October 15 Peace Love Activism

October 15 Peace Love Activism

FEMINISM

Voting Rights

October 15 Peace Love Activism

October 15, 1872:  Virginia Minor tried to register to vote for the upcoming election, but was refused by St. Louis' sixth district registrar, Reese Happersett. Happersett refused to register Minor because she was female, thus provoking a civil suit brought by Virginia and her lawyer husband, Francis Minor. Minor's action was part of a nation-wide pattern of civil disobedience, in which hundreds of women across the country attempted to vote. (see Nov 5)
Against Our Will

October 15 Peace Love Activism

October 15, 1975:  journalist and historian Susan Brownmiller published Against Our Will: Men, Women, and Rape. The book addressed social, political, and historical attitudes toward rape as well as the longstanding legal inequalities between men and women. Brownmiller is the first to use the term "date rape." (see Jan 1, 1976)
Roman Catholic Church

October 15 Peace Love Activism

October 15, 1976: the Roman Catholic Church’s Sacred Congregation for the Doctrine of the Faith issued a Declaration on the Question of the Admission of Women to the Ministerial Priesthood which concluded that for various doctrinal, theological, and historical reasons, the church "... does not consider herself authorized to admit women to priestly ordination." The most important reasons stated were first, the church's determination to remain faithful to its constant tradition, second, its fidelity to Christ's will, and third, the idea of male representation due to the "sacramental nature" of the priesthood. (see February 2, 1977)
Malala Yousafzai
October 15, 2012: the Pakistani schoolgirl who was shot by the Taliban last week for advocating girls’ education arrived in Britain for emergency specialist care. She was transported from Rawalpindi, Pakistan on an air ambulance sent from the United Arab Emirates to Britain, where she would undergo emergency specialist care. (see November 27)

[Source data]
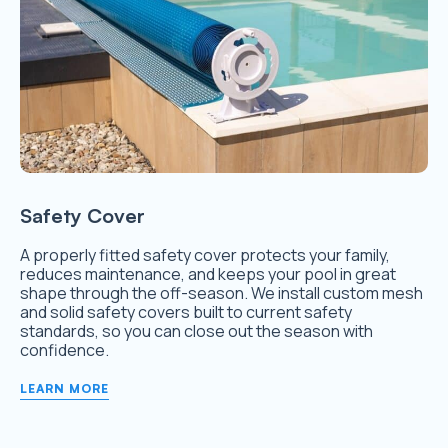
Safety Cover
A properly fitted safety cover protects your family,
reduces maintenance, and keeps your pool in great
shape through the off-season. We install custom mesh
and solid safety covers built to current safety
standards, so you can close out the season with
confidence.
LEARN MORE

◆ **Exercise requirements**:
1. According to the October 15 timeline, who refused to register Virginia Minor to vote?
2. Using the October 15 timeline, state whether each statement agrees with it, and quote the words that decide each one: (a) Susan Brownmiller published Against Our Will in 1975. (b) Virginia Minor brought the civil suit on her own. (c) The air ambulance that carried the Pakistani schoolgirl was sent from Pakistan.
3. Reproduce verbatim the passage of the October 15 timeline that opens with the words containing "Voting Rights" and closes with "Jan 1, 1976)".
The source data have no connection to the October 15 timeline.

◆ **Solutions by task**:
1. Reese Happersett, the sixth district registrar in St. Louis, refused to register her.

2.
(a) Yes: "October 15, 1975: journalist and historian Susan Brownmiller published Against Our Will: Men, Women, and Rape."
(b) No: "a civil suit brought by Virginia and her lawyer husband, Francis Minor."
(c) No: "on an air ambulance sent from the United Arab Emirates to Britain"

3.
Voting Rights

October 15 Peace Love Activism

October 15, 1872:  Virginia Minor tried to register to vote for the upcoming election, but was refused by St. Louis' sixth district registrar, Reese Happersett. Happersett refused to register Minor because she was female, thus provoking a civil suit brought by Virginia and her lawyer husband, Francis Minor. Minor's action was part of a nation-wide pattern of civil disobedience, in which hundreds of women across the country attempted to vote. (see Nov 5)
Against Our Will

October 15 Peace Love Activism

October 15, 1975:  journalist and historian Susan Brownmiller published Against Our Will: Men, Women, and Rape. The book addressed social, political, and historical attitudes toward rape as well as the longstanding legal inequalities between men and women. Brownmiller is the first to use the term "date rape." (see Jan 1, 1976)